Stored data entries
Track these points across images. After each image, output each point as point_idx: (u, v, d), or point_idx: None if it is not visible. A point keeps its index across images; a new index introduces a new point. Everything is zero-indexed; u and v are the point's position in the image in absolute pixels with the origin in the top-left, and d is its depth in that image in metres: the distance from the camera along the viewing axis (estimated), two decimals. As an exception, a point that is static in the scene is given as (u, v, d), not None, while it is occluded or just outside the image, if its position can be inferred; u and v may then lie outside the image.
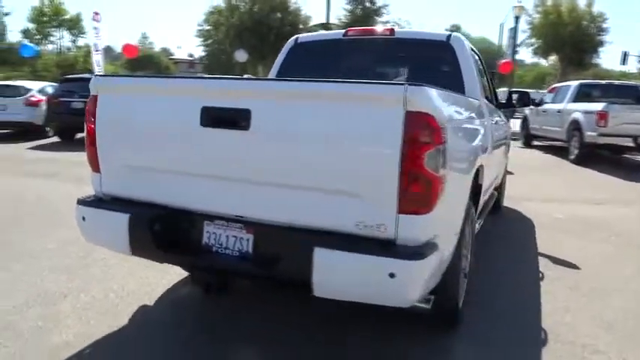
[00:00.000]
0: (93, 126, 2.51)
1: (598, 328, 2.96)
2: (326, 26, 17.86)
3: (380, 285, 1.91)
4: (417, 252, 1.93)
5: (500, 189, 5.68)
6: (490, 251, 4.43)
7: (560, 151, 11.54)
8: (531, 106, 13.42)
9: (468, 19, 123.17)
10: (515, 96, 5.12)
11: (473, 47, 4.24)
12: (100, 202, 2.54)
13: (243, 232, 2.24)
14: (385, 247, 1.94)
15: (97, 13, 16.60)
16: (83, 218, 2.53)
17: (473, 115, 2.80)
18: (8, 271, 3.49)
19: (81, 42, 46.44)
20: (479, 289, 3.42)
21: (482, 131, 3.11)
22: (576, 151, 10.51)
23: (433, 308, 2.35)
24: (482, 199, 3.47)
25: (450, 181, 2.07)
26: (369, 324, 2.83)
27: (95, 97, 2.49)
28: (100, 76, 2.57)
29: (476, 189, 3.20)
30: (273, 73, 3.99)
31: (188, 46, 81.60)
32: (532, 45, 21.86)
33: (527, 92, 5.19)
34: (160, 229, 2.36)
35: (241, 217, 2.23)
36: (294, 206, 2.11)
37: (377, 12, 42.99)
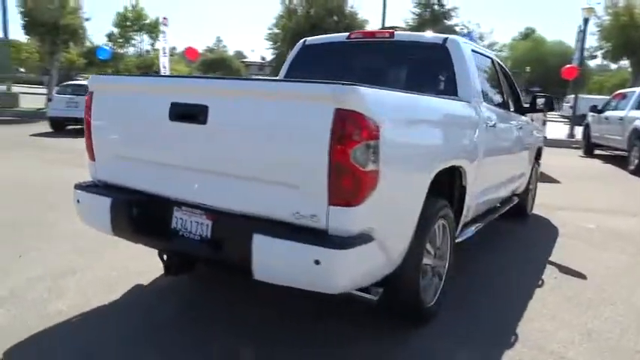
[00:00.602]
0: (89, 119, 2.81)
1: (577, 337, 2.88)
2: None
3: (307, 271, 2.03)
4: (345, 242, 2.04)
5: (525, 196, 5.55)
6: (500, 257, 4.38)
7: (621, 162, 10.89)
8: (592, 113, 12.77)
9: (545, 21, 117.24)
10: (540, 100, 5.00)
11: (482, 50, 4.22)
12: (91, 187, 2.84)
13: (203, 217, 2.44)
14: (314, 236, 2.06)
15: (165, 18, 17.65)
16: (78, 201, 2.84)
17: (441, 115, 2.82)
18: (36, 248, 3.92)
19: (159, 45, 49.46)
20: (472, 292, 3.45)
21: (463, 133, 3.12)
22: (636, 161, 9.90)
23: (382, 300, 2.42)
24: (474, 202, 3.45)
25: (389, 177, 2.15)
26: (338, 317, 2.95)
27: (91, 94, 2.80)
28: (95, 75, 2.88)
29: (460, 191, 3.23)
30: (282, 73, 4.19)
31: (261, 49, 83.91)
32: (601, 49, 20.53)
33: (550, 97, 5.04)
34: (136, 213, 2.61)
35: (203, 204, 2.43)
36: (242, 195, 2.28)
37: (445, 15, 42.20)
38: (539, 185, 6.48)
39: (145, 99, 2.59)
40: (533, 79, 51.49)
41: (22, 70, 41.87)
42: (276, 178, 2.17)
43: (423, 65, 3.65)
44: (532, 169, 5.68)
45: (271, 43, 21.08)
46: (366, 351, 2.60)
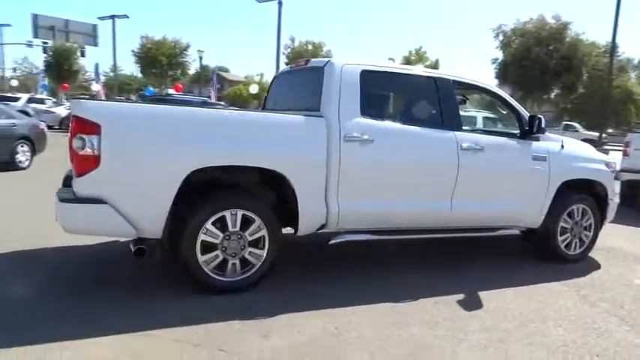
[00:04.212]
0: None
1: (328, 329, 3.16)
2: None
3: (58, 216, 3.23)
4: (71, 200, 3.16)
5: (550, 233, 4.86)
6: (440, 278, 4.34)
7: None
8: None
9: None
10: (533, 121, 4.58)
11: (408, 72, 4.34)
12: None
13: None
14: (67, 194, 3.25)
15: (391, 59, 19.49)
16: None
17: (201, 123, 3.45)
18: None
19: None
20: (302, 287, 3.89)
21: (283, 141, 3.62)
22: None
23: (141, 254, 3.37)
24: (328, 209, 3.78)
25: (115, 162, 3.15)
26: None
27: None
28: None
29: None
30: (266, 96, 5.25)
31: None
32: None
33: (538, 117, 4.50)
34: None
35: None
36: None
37: None
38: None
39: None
40: None
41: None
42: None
43: (311, 86, 4.13)
44: (568, 205, 4.92)
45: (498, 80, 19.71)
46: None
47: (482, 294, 3.96)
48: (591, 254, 5.32)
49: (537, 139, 4.73)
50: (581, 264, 5.04)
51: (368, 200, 3.97)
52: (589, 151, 5.32)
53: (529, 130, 4.64)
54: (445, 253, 5.22)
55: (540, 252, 5.08)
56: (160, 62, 31.84)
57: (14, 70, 51.60)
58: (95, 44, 35.25)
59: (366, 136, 3.86)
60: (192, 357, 2.70)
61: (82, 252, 4.47)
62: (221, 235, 3.51)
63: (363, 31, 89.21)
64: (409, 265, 4.69)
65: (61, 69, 34.46)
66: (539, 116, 4.56)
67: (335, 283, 4.00)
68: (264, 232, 3.64)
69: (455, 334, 3.20)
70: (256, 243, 3.64)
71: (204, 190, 3.57)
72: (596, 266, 5.04)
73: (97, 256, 4.43)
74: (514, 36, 14.97)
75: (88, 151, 3.12)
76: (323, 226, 3.92)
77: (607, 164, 5.23)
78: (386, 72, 4.23)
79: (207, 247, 3.49)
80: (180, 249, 3.43)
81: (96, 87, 29.21)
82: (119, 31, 38.99)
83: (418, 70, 4.42)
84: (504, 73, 15.64)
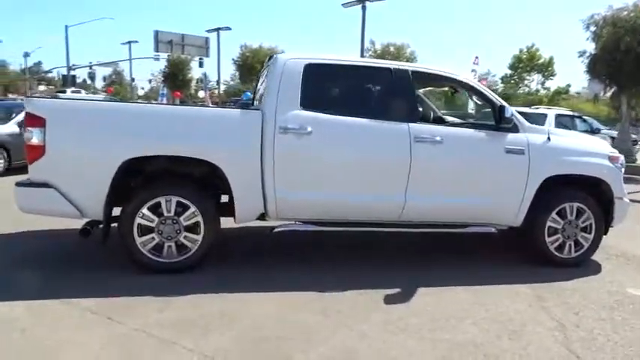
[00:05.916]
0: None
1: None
2: None
3: (14, 197, 3.79)
4: (23, 184, 3.69)
5: (536, 233, 4.50)
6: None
7: None
8: None
9: None
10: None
11: (321, 63, 4.22)
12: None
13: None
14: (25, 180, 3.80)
15: (477, 57, 18.61)
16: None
17: (132, 117, 3.85)
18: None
19: (550, 84, 48.91)
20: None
21: (215, 134, 3.86)
22: None
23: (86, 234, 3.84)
24: (264, 198, 3.95)
25: (59, 152, 3.62)
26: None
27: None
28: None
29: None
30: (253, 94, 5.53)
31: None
32: None
33: (500, 107, 4.23)
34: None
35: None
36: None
37: None
38: None
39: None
40: None
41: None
42: None
43: (265, 80, 4.32)
44: (557, 204, 4.51)
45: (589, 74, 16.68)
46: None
47: (422, 290, 3.84)
48: (604, 259, 4.87)
49: (516, 131, 4.41)
50: (577, 267, 4.58)
51: (307, 191, 4.04)
52: (588, 144, 4.79)
53: (500, 121, 4.36)
54: (419, 248, 5.07)
55: (529, 253, 4.70)
56: (256, 69, 33.63)
57: (150, 81, 57.75)
58: (207, 55, 38.30)
59: (303, 128, 3.95)
60: (80, 320, 3.07)
61: (59, 235, 4.88)
62: (157, 219, 3.84)
63: (459, 33, 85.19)
64: (365, 258, 4.66)
65: (176, 79, 37.98)
66: (504, 105, 4.26)
67: (271, 271, 4.13)
68: (199, 218, 3.89)
69: (347, 324, 3.20)
70: (192, 228, 3.91)
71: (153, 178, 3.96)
72: (594, 270, 4.57)
73: (70, 238, 4.70)
74: (605, 25, 13.34)
75: (35, 141, 3.63)
76: (264, 215, 4.09)
77: (611, 159, 4.68)
78: (335, 65, 4.28)
79: (145, 230, 3.84)
80: (120, 231, 3.82)
81: (202, 94, 31.74)
82: (225, 42, 41.93)
83: (371, 62, 4.38)
84: (594, 66, 14.06)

Directions: Each record above needs to be retyped exactly, without any pictures.

Response:
Track these points across images. After each image, output each point as point_idx: (u, v, d), or point_idx: None if it is not visible. A point keeps its index across images; a new index introduces a new point. Everything is zero-indexed; u and v are the point's position in the image in absolute pixels with the origin in the top-left, and d is its depth in that image in metres: the distance from the camera along the viewing axis (estimated), two decimals. As an exception, a point that is static in the scene is given as (u, v, d), not None, while it is occluded or just outside the image, if its position can be inferred; u and v may then lie outside the image.
[00:00.000]
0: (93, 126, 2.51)
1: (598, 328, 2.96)
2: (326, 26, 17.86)
3: (380, 285, 1.91)
4: (417, 252, 1.93)
5: (500, 189, 5.68)
6: (490, 251, 4.43)
7: (560, 151, 11.54)
8: (531, 106, 13.42)
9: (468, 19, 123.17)
10: (515, 96, 5.12)
11: (473, 47, 4.24)
12: (100, 202, 2.54)
13: (243, 232, 2.24)
14: (385, 247, 1.94)
15: (97, 13, 16.60)
16: (83, 218, 2.53)
17: (473, 115, 2.80)
18: (8, 271, 3.49)
19: (81, 42, 46.44)
20: (479, 289, 3.42)
21: (482, 131, 3.11)
22: (576, 151, 10.51)
23: (433, 308, 2.35)
24: (482, 199, 3.47)
25: (450, 181, 2.07)
26: (369, 324, 2.83)
27: (95, 97, 2.49)
28: (100, 76, 2.57)
29: (476, 189, 3.20)
30: (273, 73, 3.99)
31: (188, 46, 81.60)
32: (532, 45, 21.86)
33: (527, 92, 5.19)
34: (160, 229, 2.36)
35: (241, 217, 2.23)
36: (294, 206, 2.11)
37: (377, 12, 42.99)
[00:00.602]
0: (89, 119, 2.81)
1: (577, 337, 2.88)
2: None
3: (307, 271, 2.03)
4: (345, 242, 2.04)
5: (525, 196, 5.55)
6: (500, 257, 4.38)
7: (621, 162, 10.89)
8: (592, 113, 12.77)
9: (545, 21, 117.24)
10: (540, 100, 5.00)
11: (482, 50, 4.22)
12: (91, 187, 2.84)
13: (203, 217, 2.44)
14: (314, 236, 2.06)
15: (165, 18, 17.65)
16: (78, 201, 2.84)
17: (441, 115, 2.82)
18: (36, 248, 3.92)
19: (159, 45, 49.46)
20: (472, 292, 3.45)
21: (463, 133, 3.12)
22: (636, 161, 9.90)
23: (382, 300, 2.42)
24: (474, 202, 3.45)
25: (389, 177, 2.15)
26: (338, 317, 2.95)
27: (91, 94, 2.80)
28: (95, 75, 2.88)
29: (460, 191, 3.23)
30: (282, 73, 4.19)
31: (261, 49, 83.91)
32: (601, 49, 20.53)
33: (550, 97, 5.04)
34: (136, 213, 2.61)
35: (203, 204, 2.43)
36: (242, 195, 2.28)
37: (445, 15, 42.20)
38: (539, 185, 6.48)
39: (145, 99, 2.59)
40: (533, 79, 51.49)
41: (22, 70, 41.87)
42: (276, 178, 2.17)
43: (423, 65, 3.65)
44: (532, 169, 5.68)
45: (271, 43, 21.08)
46: (366, 351, 2.60)
[00:04.212]
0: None
1: (328, 329, 3.16)
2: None
3: (58, 216, 3.23)
4: (71, 200, 3.16)
5: (550, 233, 4.86)
6: (440, 278, 4.34)
7: None
8: None
9: None
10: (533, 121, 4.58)
11: (408, 72, 4.34)
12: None
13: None
14: (67, 194, 3.25)
15: (391, 59, 19.49)
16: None
17: (201, 123, 3.45)
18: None
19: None
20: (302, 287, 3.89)
21: (283, 141, 3.62)
22: None
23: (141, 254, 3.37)
24: (328, 209, 3.78)
25: (115, 162, 3.15)
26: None
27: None
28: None
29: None
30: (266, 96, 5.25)
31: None
32: None
33: (538, 117, 4.50)
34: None
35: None
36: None
37: None
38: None
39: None
40: None
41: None
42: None
43: (311, 86, 4.13)
44: (568, 205, 4.92)
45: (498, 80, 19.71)
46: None
47: (482, 294, 3.96)
48: (591, 254, 5.32)
49: (537, 139, 4.73)
50: (581, 264, 5.04)
51: (368, 200, 3.97)
52: (589, 151, 5.32)
53: (529, 130, 4.64)
54: (445, 253, 5.22)
55: (540, 252, 5.08)
56: (160, 62, 31.84)
57: (14, 70, 51.60)
58: (95, 44, 35.25)
59: (366, 136, 3.86)
60: (192, 357, 2.70)
61: (82, 252, 4.47)
62: (221, 235, 3.51)
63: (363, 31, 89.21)
64: (409, 265, 4.69)
65: (61, 69, 34.46)
66: (539, 116, 4.56)
67: (335, 283, 4.00)
68: (264, 232, 3.64)
69: (455, 334, 3.20)
70: (256, 243, 3.64)
71: (204, 190, 3.57)
72: (596, 266, 5.04)
73: (97, 256, 4.43)
74: (514, 36, 14.97)
75: (88, 151, 3.12)
76: (323, 226, 3.92)
77: (607, 164, 5.23)
78: (386, 72, 4.23)
79: (207, 247, 3.49)
80: (180, 249, 3.43)
81: (96, 87, 29.21)
82: (119, 31, 38.99)
83: (418, 70, 4.42)
84: (504, 73, 15.64)
[00:05.916]
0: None
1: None
2: None
3: (14, 197, 3.79)
4: (23, 184, 3.69)
5: (536, 233, 4.50)
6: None
7: None
8: None
9: None
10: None
11: (321, 63, 4.22)
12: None
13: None
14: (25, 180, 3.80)
15: (477, 57, 18.61)
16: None
17: (132, 117, 3.85)
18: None
19: (550, 84, 48.91)
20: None
21: (215, 134, 3.86)
22: None
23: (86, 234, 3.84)
24: (264, 198, 3.95)
25: (59, 152, 3.62)
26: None
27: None
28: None
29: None
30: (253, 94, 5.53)
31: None
32: None
33: (500, 107, 4.23)
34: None
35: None
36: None
37: None
38: None
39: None
40: None
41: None
42: None
43: (265, 80, 4.32)
44: (557, 204, 4.51)
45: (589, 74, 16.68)
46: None
47: (422, 290, 3.84)
48: (604, 259, 4.87)
49: (516, 131, 4.41)
50: (577, 267, 4.58)
51: (307, 191, 4.04)
52: (588, 144, 4.79)
53: (500, 121, 4.36)
54: (419, 248, 5.07)
55: (529, 253, 4.70)
56: (256, 69, 33.63)
57: (150, 81, 57.75)
58: (207, 55, 38.30)
59: (303, 128, 3.95)
60: (80, 320, 3.07)
61: (59, 235, 4.88)
62: (157, 219, 3.84)
63: (459, 33, 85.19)
64: (365, 258, 4.66)
65: (176, 79, 37.98)
66: (504, 105, 4.26)
67: (271, 271, 4.13)
68: (199, 218, 3.89)
69: (347, 324, 3.20)
70: (192, 228, 3.91)
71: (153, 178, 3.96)
72: (594, 270, 4.57)
73: (70, 238, 4.70)
74: (605, 25, 13.34)
75: (35, 141, 3.63)
76: (264, 215, 4.09)
77: (611, 159, 4.68)
78: (335, 65, 4.28)
79: (145, 230, 3.84)
80: (120, 231, 3.82)
81: (202, 94, 31.74)
82: (225, 42, 41.93)
83: (371, 62, 4.38)
84: (594, 66, 14.06)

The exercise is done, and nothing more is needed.